Crucial Context: The Floods in Louisiana

When Hurricane Katrina devastated the Gulf Coast 11 years ago, the entire world bore witness as the homes of the primarily poor and black residents of the region washed away. In the aftermath of the storm, I worked alongside displaced people in response to their overwhelming political and material needs. We fought against the callous response of the Bush administration and inaction at the state and local levels, which was decried throughout the U.S. and internationally.

How is it then possible that more than a decade later our elected officials and their agencies were completely unprepared for the catastrophic flood that has hit Louisiana and has once again left thousands of families homeless and in the dark?
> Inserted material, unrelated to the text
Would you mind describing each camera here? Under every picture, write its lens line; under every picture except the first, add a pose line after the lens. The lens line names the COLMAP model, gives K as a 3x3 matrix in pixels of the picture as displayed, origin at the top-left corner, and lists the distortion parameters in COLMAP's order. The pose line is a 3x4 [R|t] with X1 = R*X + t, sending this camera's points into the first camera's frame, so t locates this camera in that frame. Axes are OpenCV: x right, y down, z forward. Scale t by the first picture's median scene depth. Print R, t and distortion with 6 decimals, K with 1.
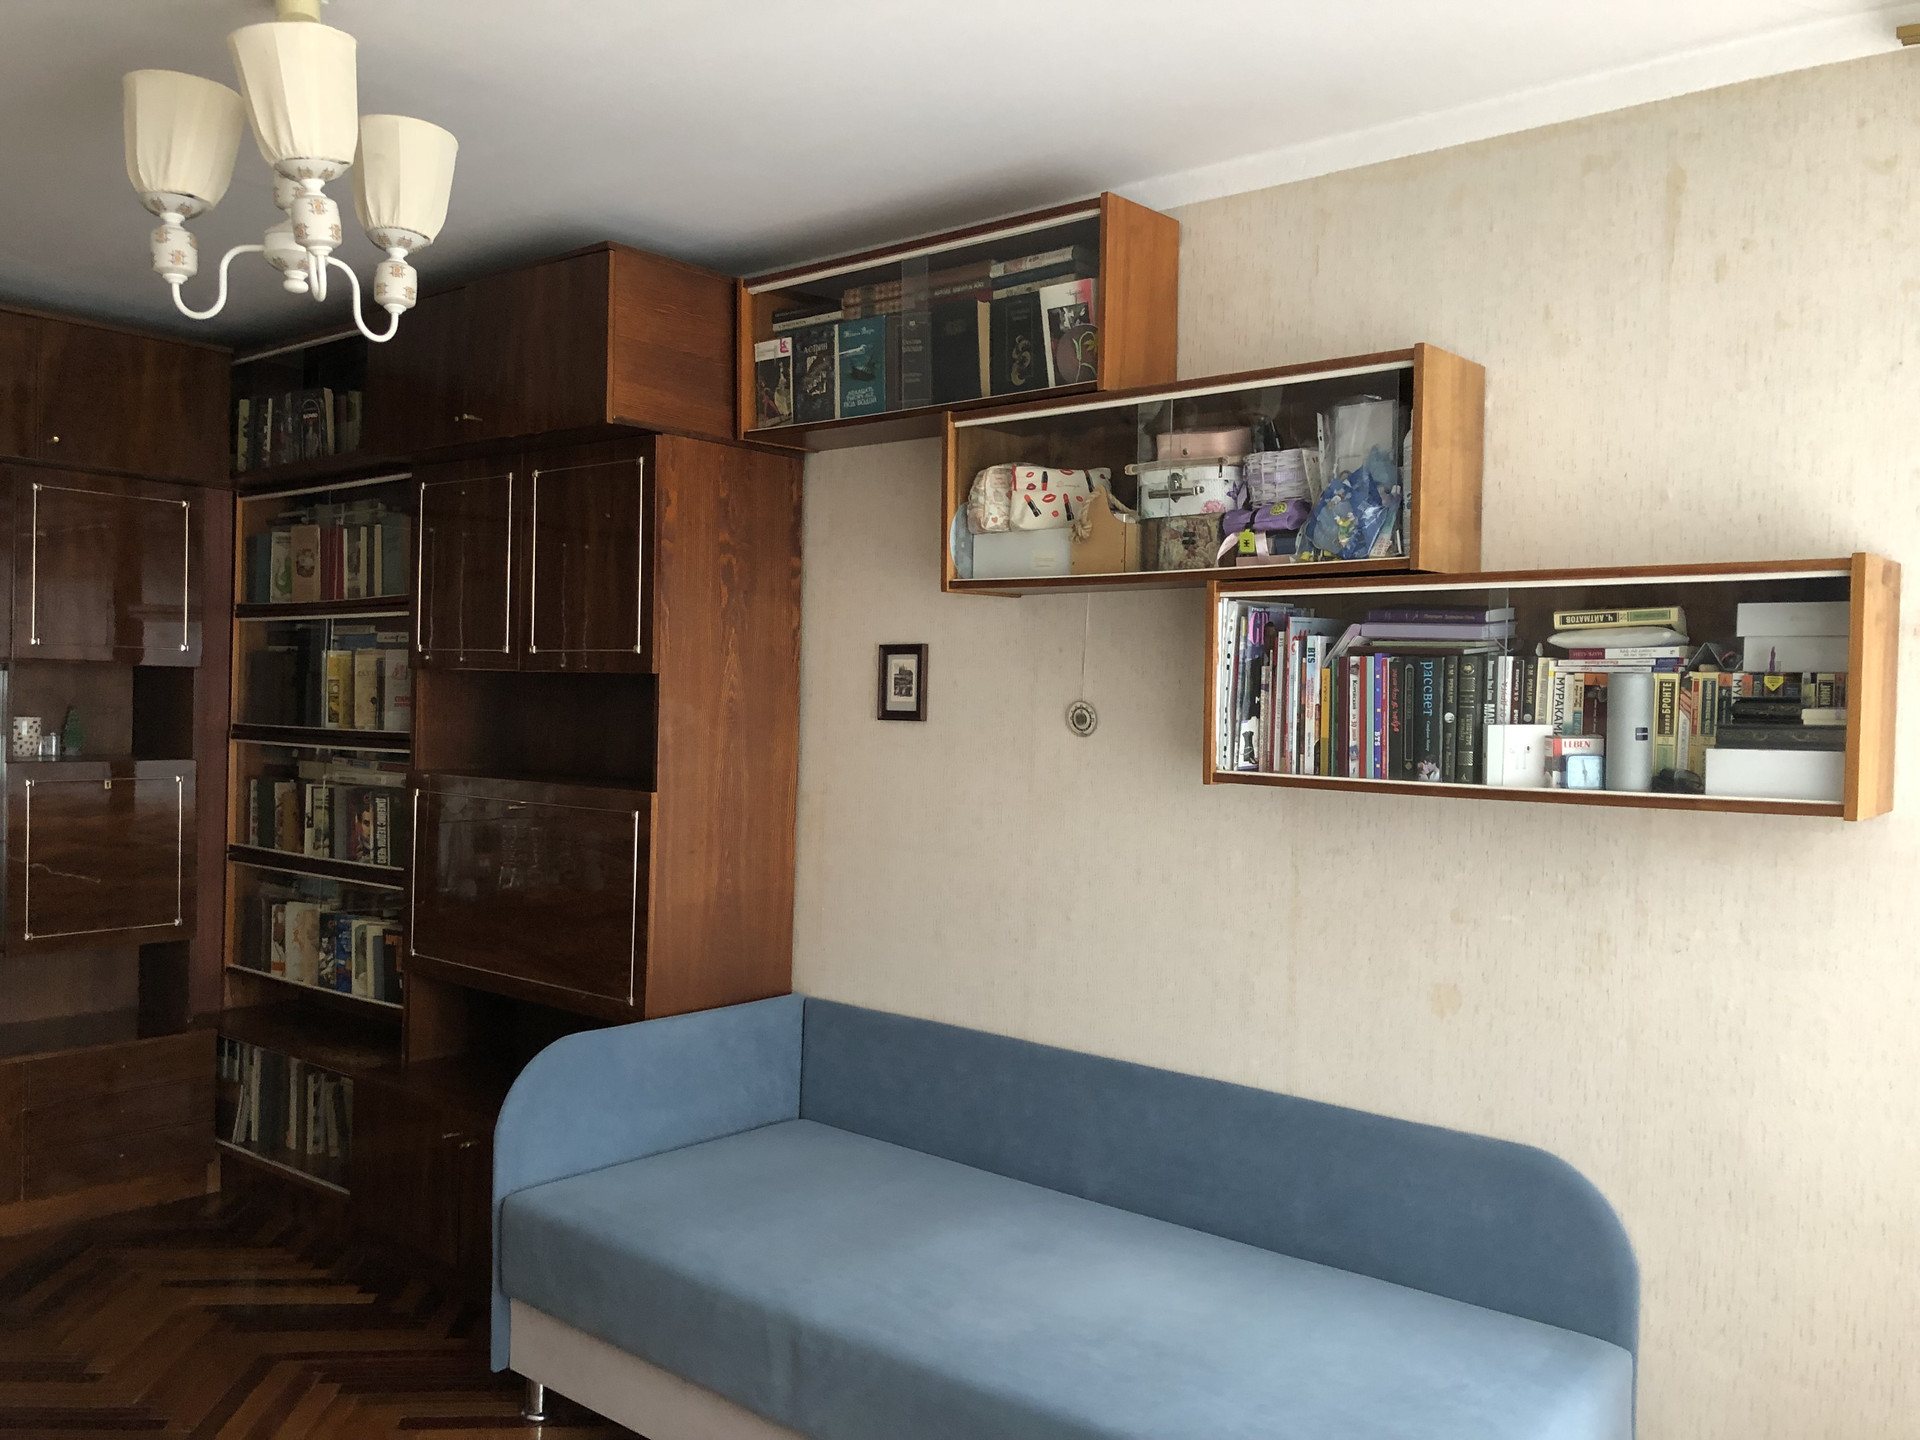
lens RADIAL K [[1556.0, 0, 953.4], [0, 1556.0, 741.9], [0, 0, 1]] dist [0.043381, -0.058371]
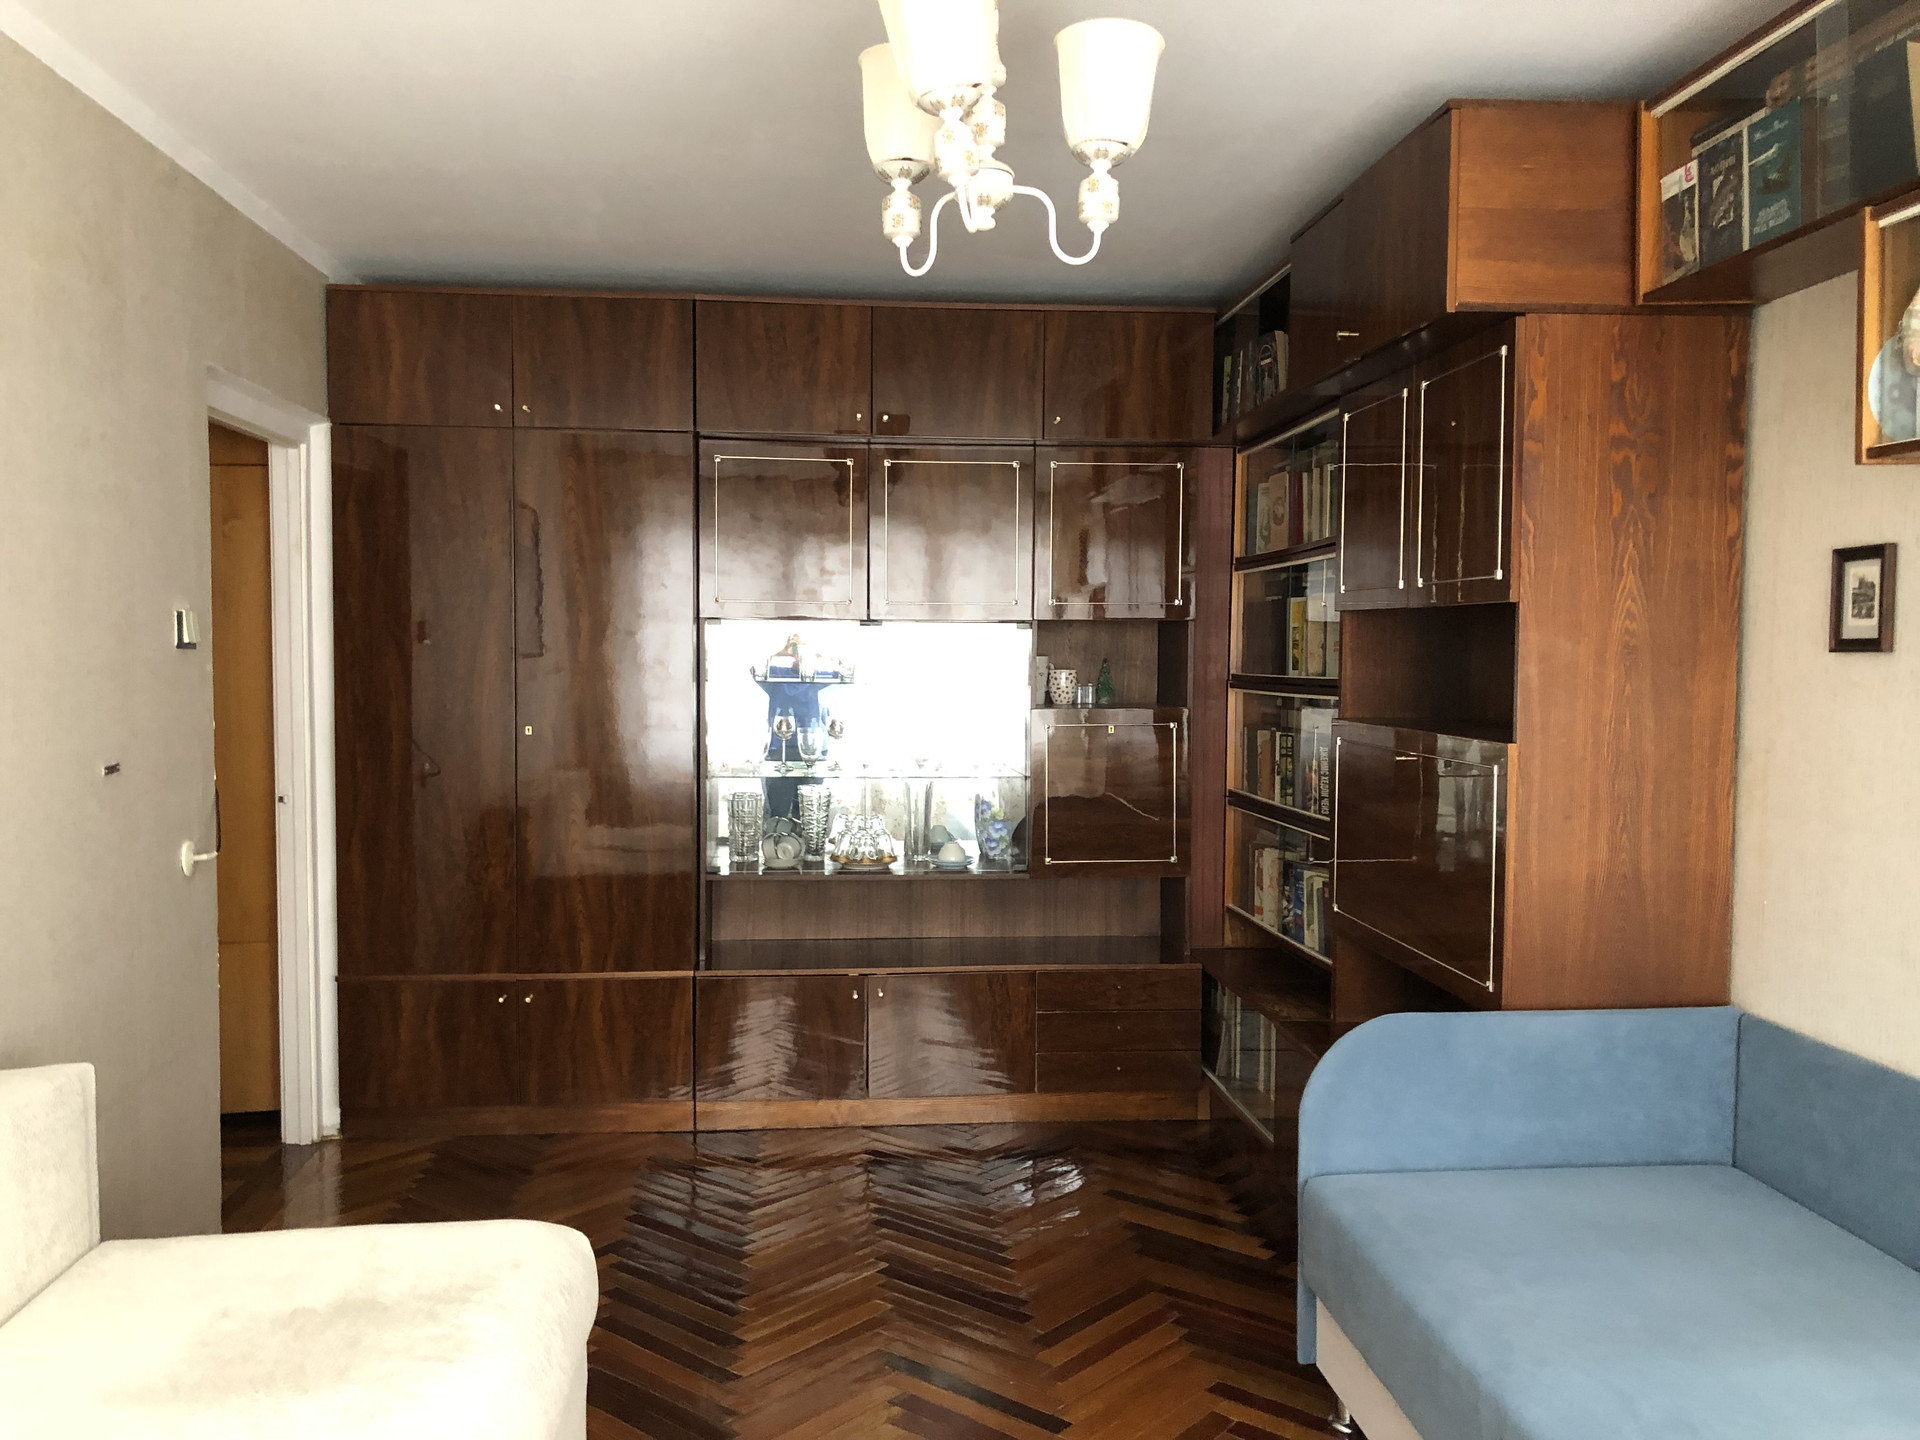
lens RADIAL K [[1556.0, 0, 952.6], [0, 1556.0, 734.7], [0, 0, 1]] dist [0.043381, -0.058371]
pose [[0.710653, 0.014692, -0.703390, 0.180559], [-0.000074, 0.999783, 0.020808, 0.009842], [0.703543, -0.014735, 0.710500, 0.178529]]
In the last three days at least 40,000 homes have been ruined and 30,000 people or more have been rescued, but there is no temporary housing plan in effect; there is no count of how many people are still missing; more than 40,000 people have already applied for federal assistance and few have updates on the status of their homes and those of their families. Much of Louisiana is in disarray, yet the lessons that we should have learned from Katrina seem to have been forgotten.

Equally appalling is that the media is providing relatively little coverage of the floods amidst the barrage of election and Olympics news. It’s almost as if these people don’t exist. 

While no single factor can explain the ineffectiveness of disaster-preparedness in places like Louisiana, three things are blatantly obvious:

  • Natural disasters disproportionately affect low-income communities and people of color.
  • People of color and low-income communities bear the brunt of environmental risks that negatively affect their health--because of the proximity of toxic facilities near residential areas, runoff from waste, poor air quality, a lack of green spaces and a host of factors that stack the deck against them.
  • The effects of climate change affect us all; if we don’t make curbing it a priority now, these communities will continue to suffer.

Eleven years ago it was clear to me that the destruction following Hurricane Katrina was not simply a natural disaster: Improper project design, poor planning, a lack of humanitarian priorities and a historic culture of racism exacerbated the trauma of those affected. And today, little has changed. 

I said it then and I’ll say it again today: Just as they did in 2005, the flood victims in Louisiana deserve real justice that addresses the full spectrum of human rights, not just a few public-relations bones thrown their way as an afterthought. Equal access to assistance with basic needs, fairness in the distribution of aid, and a comprehensive return or resettlement plan must be addressed in order to ensure that Louisiana residents displaced by the flooding have what they require to live securely and with dignity, now and in the future. It is clear that we cannot rely on the good graces of the Democrats or Republicans to take the fundamental human rights of all people into account; rather, it is entirely up to us to demand it.